[What you will do]:
Beneath this line is the data. Output exactly the lines from the line with "14: (760, 336, 0.47)" to the line with "39: (376, 374, 0.40)", both ends included, and nothing more.

(Data supplied)

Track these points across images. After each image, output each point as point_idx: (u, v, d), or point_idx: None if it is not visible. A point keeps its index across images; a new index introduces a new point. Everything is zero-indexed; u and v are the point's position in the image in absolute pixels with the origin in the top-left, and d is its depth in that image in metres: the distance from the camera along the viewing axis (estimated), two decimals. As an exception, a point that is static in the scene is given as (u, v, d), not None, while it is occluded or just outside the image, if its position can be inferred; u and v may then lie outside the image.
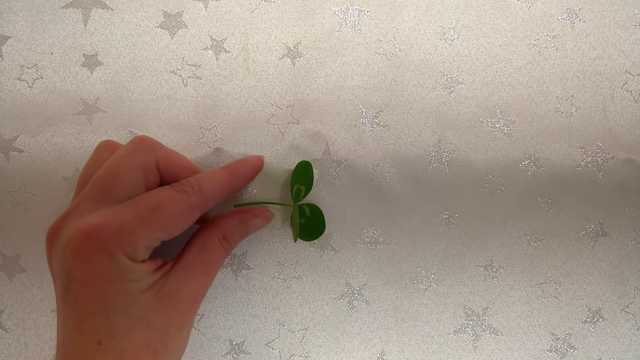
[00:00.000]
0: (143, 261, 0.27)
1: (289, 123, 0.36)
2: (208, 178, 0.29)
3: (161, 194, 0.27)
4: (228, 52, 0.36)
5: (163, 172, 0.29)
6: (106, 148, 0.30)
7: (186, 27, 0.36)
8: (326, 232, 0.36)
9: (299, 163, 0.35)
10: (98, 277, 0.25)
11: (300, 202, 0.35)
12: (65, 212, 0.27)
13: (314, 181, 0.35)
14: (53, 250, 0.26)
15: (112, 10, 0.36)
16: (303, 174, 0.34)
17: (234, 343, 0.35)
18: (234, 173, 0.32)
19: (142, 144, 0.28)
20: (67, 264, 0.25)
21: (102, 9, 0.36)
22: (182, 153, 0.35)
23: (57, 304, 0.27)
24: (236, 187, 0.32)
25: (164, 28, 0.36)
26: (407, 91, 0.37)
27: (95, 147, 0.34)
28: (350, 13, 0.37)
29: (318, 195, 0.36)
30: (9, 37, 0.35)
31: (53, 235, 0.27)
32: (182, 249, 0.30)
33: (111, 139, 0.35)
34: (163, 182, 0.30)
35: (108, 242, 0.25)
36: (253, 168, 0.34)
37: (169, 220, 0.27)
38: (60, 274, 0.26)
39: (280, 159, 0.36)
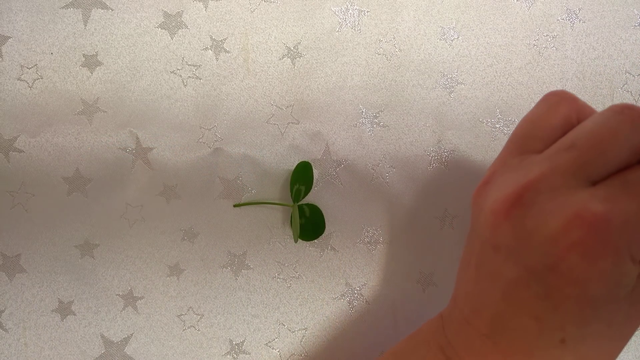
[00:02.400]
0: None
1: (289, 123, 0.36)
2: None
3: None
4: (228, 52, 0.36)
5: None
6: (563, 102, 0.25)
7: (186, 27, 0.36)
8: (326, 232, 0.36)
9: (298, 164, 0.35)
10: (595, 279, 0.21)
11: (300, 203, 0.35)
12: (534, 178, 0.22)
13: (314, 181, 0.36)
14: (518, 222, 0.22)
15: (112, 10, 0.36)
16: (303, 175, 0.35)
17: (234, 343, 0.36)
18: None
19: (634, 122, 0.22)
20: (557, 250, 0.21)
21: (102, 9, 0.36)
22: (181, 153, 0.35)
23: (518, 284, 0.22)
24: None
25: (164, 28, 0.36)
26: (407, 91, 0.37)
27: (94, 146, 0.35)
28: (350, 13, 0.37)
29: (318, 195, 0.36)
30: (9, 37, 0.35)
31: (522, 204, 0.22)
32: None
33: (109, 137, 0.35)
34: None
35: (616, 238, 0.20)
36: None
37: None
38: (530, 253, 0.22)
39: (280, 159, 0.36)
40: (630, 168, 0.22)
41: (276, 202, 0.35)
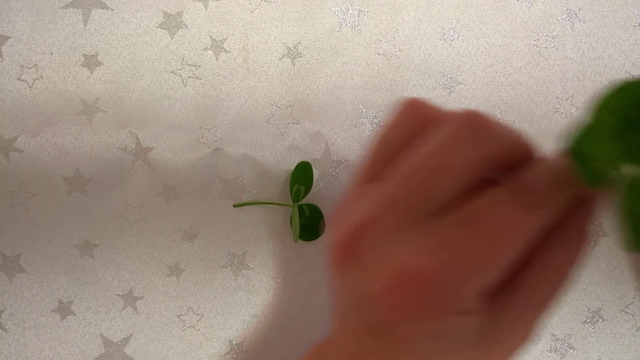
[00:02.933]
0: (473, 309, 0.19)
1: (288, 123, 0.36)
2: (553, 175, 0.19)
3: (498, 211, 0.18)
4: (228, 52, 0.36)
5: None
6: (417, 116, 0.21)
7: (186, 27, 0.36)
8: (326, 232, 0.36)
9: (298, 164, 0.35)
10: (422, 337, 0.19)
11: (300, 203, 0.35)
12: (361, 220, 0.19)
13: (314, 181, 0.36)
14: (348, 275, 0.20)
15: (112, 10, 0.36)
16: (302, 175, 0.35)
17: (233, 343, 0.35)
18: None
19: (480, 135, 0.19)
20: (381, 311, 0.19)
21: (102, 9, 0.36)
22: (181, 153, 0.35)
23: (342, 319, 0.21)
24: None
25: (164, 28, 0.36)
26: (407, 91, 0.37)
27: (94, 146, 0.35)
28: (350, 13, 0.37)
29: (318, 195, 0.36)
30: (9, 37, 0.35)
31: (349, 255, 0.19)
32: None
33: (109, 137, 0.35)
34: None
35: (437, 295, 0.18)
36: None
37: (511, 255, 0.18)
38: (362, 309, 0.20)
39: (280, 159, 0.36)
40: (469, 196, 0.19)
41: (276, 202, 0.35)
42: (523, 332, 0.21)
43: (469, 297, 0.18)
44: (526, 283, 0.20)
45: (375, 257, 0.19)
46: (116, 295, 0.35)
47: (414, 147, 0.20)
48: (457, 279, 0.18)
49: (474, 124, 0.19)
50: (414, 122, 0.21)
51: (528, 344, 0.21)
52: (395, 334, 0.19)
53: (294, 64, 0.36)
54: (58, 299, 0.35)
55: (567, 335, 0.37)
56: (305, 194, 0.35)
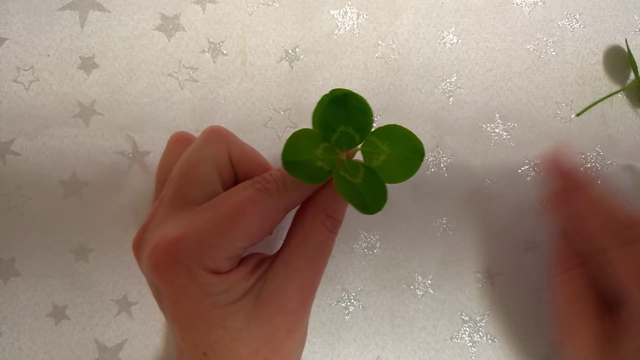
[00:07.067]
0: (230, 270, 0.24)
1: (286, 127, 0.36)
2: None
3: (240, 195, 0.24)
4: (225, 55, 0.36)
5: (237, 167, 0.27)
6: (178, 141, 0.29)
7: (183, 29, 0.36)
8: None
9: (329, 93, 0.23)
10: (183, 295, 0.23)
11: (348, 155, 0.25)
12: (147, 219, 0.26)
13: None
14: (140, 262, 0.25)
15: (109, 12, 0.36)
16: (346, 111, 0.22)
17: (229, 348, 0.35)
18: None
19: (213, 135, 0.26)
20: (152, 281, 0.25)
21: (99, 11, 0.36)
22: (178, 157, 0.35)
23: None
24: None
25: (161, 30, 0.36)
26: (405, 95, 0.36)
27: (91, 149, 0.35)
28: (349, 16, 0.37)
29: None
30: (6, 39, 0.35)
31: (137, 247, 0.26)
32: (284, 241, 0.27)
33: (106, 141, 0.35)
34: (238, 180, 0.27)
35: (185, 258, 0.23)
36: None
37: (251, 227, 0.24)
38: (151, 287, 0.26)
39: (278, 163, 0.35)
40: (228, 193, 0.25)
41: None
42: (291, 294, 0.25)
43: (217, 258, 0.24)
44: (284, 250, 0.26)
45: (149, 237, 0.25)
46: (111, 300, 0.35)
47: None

(End Data supplied)
(Data supplied)

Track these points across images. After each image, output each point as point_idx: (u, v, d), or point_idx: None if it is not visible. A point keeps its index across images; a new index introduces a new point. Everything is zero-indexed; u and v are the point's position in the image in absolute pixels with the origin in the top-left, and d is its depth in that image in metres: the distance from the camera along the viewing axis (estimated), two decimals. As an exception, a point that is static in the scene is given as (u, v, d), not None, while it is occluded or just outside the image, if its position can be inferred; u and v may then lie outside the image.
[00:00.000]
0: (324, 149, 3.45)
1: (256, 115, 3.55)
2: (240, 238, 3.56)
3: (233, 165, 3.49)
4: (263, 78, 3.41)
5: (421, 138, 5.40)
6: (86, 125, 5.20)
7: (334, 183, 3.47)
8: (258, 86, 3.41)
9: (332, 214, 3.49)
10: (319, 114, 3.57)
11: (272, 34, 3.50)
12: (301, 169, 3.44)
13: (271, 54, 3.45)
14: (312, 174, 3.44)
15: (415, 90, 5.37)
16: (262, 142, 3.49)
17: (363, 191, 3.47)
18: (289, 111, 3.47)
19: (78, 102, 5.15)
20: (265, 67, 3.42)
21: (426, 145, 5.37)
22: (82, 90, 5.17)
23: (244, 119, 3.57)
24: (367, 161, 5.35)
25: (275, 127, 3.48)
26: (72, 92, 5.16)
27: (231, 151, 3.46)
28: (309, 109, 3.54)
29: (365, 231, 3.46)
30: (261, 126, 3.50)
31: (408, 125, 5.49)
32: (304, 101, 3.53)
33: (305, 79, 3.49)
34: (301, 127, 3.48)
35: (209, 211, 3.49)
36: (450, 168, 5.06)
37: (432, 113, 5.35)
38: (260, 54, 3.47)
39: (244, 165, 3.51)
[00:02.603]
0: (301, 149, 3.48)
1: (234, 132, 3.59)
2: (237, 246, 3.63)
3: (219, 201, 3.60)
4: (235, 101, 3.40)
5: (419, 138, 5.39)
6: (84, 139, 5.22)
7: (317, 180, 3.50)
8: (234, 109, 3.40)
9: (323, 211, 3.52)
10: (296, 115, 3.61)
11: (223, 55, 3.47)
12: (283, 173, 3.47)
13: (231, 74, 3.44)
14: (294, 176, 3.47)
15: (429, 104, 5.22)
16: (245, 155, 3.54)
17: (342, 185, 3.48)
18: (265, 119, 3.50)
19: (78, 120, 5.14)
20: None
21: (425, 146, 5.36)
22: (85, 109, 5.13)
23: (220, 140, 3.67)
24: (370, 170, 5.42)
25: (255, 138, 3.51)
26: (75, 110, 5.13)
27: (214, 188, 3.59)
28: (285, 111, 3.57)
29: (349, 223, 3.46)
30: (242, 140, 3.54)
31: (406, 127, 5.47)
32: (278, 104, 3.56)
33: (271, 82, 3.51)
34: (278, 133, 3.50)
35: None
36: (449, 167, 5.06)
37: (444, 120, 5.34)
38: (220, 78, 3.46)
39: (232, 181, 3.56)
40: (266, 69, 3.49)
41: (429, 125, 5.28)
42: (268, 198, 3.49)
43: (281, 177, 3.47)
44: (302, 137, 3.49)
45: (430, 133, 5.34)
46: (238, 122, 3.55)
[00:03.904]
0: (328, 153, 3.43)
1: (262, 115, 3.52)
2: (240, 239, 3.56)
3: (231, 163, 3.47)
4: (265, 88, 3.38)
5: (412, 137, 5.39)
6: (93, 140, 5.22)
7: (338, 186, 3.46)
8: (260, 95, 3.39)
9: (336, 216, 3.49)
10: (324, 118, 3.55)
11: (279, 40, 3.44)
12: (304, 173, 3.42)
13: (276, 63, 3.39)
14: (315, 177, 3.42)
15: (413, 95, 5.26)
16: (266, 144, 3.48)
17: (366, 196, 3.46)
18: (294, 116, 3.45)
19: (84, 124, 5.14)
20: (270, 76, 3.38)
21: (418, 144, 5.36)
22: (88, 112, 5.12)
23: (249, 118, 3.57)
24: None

(End Data supplied)
(Data supplied)

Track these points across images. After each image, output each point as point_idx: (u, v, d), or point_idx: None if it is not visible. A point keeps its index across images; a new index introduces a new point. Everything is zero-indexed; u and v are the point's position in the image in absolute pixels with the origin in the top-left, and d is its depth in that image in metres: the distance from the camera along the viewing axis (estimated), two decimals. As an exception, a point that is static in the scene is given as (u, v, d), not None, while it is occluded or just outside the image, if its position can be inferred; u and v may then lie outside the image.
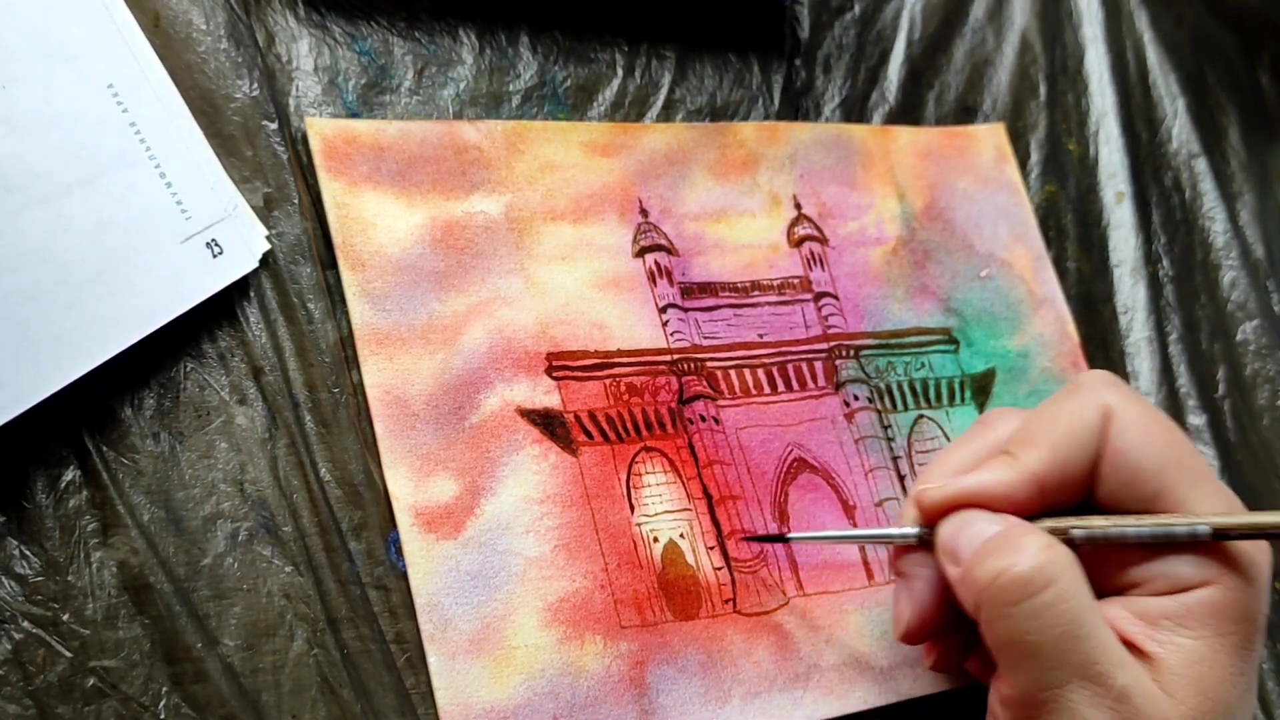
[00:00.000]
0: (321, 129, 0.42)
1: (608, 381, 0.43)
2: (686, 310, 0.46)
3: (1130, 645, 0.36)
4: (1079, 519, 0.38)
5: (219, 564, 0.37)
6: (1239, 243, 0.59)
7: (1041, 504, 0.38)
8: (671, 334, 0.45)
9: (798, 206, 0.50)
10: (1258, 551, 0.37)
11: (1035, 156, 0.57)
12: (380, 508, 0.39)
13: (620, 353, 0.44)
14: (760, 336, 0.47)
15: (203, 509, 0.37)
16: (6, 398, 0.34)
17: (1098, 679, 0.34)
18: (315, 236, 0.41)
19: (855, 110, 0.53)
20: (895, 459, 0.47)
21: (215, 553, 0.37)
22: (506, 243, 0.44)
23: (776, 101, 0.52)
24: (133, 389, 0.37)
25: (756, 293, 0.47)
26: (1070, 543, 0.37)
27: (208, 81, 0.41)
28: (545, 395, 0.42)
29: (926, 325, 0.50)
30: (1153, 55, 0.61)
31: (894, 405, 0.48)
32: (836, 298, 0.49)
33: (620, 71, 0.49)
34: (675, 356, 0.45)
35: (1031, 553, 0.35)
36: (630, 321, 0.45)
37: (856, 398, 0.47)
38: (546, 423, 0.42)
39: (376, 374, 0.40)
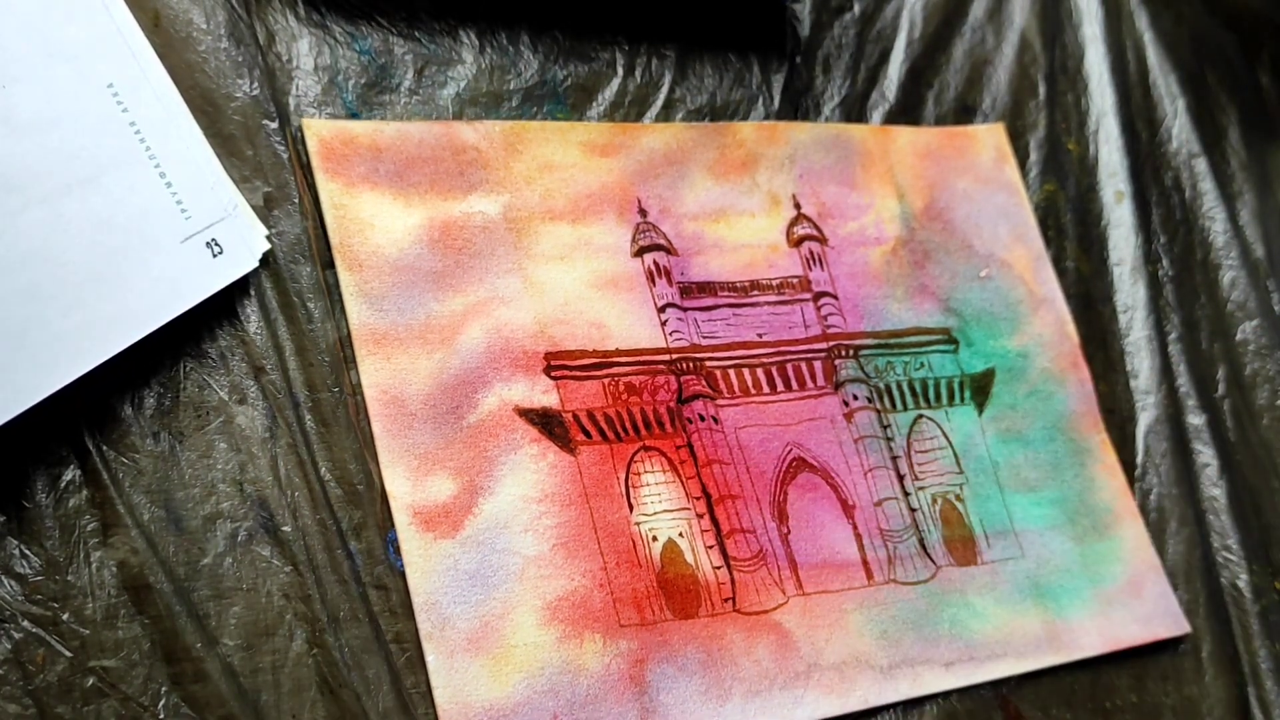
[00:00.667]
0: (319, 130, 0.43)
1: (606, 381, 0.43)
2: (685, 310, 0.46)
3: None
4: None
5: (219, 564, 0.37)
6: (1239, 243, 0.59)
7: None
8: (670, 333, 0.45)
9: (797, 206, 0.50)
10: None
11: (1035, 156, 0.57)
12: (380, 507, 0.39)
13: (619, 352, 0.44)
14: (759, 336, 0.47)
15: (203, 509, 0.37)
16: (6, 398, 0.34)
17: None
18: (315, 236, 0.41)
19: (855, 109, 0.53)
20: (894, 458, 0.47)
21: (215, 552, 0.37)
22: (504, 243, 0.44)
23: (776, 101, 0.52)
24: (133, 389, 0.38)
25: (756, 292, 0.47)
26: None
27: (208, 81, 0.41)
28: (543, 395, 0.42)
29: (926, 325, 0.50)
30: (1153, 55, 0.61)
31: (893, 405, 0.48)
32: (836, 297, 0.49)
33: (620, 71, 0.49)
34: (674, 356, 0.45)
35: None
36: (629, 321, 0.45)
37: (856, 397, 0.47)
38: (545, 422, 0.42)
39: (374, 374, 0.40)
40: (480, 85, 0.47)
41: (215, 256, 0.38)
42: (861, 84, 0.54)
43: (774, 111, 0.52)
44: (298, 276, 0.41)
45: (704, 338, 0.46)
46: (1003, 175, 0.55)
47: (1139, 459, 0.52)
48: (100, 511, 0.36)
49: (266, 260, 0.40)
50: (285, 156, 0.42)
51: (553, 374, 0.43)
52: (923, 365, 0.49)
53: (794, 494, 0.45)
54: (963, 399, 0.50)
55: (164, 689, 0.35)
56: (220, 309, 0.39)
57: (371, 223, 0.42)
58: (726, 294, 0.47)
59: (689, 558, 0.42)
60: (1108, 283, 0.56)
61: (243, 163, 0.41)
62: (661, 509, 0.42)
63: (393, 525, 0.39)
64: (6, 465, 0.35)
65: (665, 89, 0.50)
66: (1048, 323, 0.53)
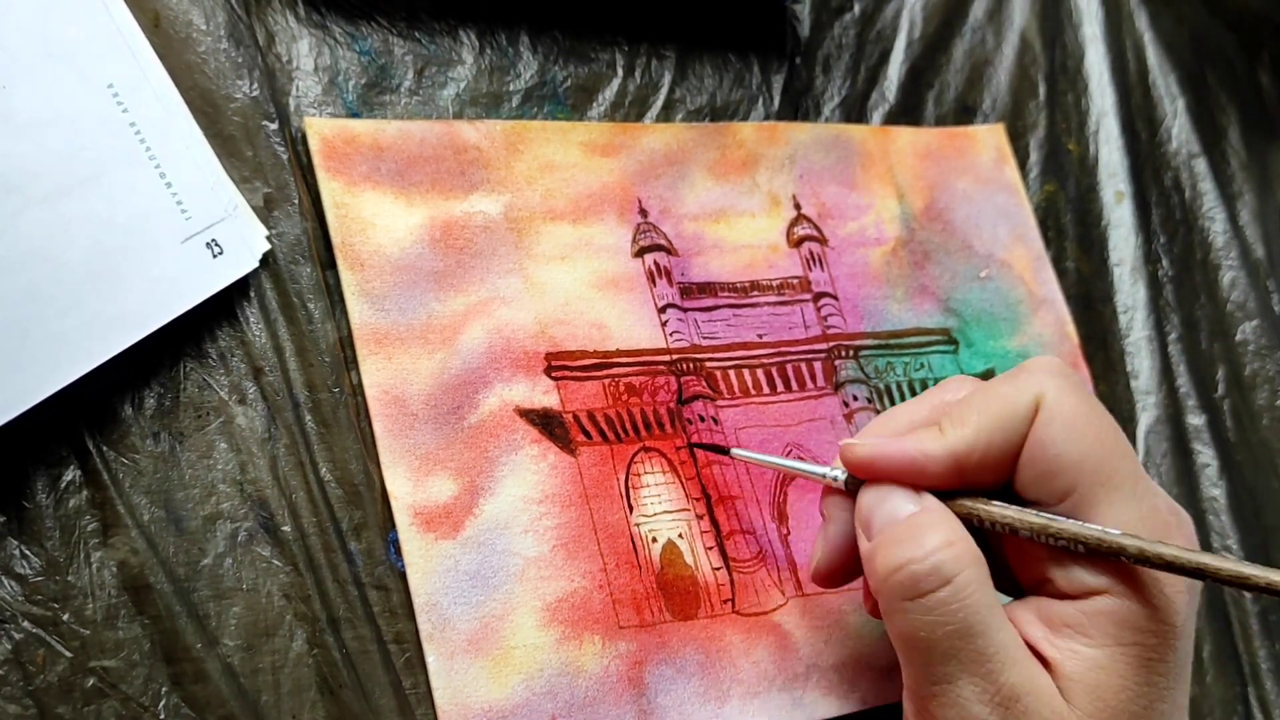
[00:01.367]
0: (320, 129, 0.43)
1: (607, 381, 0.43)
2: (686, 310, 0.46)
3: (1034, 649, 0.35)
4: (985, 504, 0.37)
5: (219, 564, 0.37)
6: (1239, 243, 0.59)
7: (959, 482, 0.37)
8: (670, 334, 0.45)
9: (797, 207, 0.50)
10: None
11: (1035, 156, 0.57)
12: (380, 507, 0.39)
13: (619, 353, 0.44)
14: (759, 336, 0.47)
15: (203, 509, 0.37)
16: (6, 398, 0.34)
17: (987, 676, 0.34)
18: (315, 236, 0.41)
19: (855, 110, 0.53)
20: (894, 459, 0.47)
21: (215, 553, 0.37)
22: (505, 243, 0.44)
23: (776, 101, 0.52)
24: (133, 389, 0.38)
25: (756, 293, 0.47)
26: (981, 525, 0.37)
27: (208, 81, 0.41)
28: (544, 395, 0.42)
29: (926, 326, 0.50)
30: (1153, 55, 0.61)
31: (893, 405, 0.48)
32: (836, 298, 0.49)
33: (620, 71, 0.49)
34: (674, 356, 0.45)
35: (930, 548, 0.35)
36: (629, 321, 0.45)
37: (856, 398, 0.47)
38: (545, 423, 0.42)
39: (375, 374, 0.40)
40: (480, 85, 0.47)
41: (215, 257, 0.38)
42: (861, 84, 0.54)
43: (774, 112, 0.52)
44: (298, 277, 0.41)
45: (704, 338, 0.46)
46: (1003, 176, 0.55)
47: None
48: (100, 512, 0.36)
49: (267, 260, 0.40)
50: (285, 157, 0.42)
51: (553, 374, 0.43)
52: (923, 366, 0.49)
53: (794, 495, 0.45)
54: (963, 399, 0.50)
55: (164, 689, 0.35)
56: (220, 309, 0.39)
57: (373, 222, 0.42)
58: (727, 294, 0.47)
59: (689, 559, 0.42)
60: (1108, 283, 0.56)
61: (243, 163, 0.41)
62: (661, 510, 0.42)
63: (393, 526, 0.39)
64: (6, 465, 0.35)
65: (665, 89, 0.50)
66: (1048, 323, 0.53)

(End Data supplied)

[Solution for this task]:
14: (760, 336, 0.47)
15: (203, 509, 0.37)
16: (6, 398, 0.34)
17: (1098, 679, 0.34)
18: (315, 236, 0.41)
19: (855, 110, 0.53)
20: (895, 459, 0.47)
21: (215, 553, 0.37)
22: (506, 243, 0.44)
23: (776, 101, 0.52)
24: (133, 389, 0.37)
25: (756, 293, 0.47)
26: (1070, 543, 0.37)
27: (208, 81, 0.41)
28: (545, 395, 0.42)
29: (926, 325, 0.50)
30: (1153, 55, 0.61)
31: (894, 405, 0.48)
32: (836, 298, 0.49)
33: (620, 71, 0.49)
34: (675, 356, 0.45)
35: (1031, 553, 0.35)
36: (630, 321, 0.45)
37: (856, 398, 0.47)
38: (546, 423, 0.42)
39: (376, 374, 0.40)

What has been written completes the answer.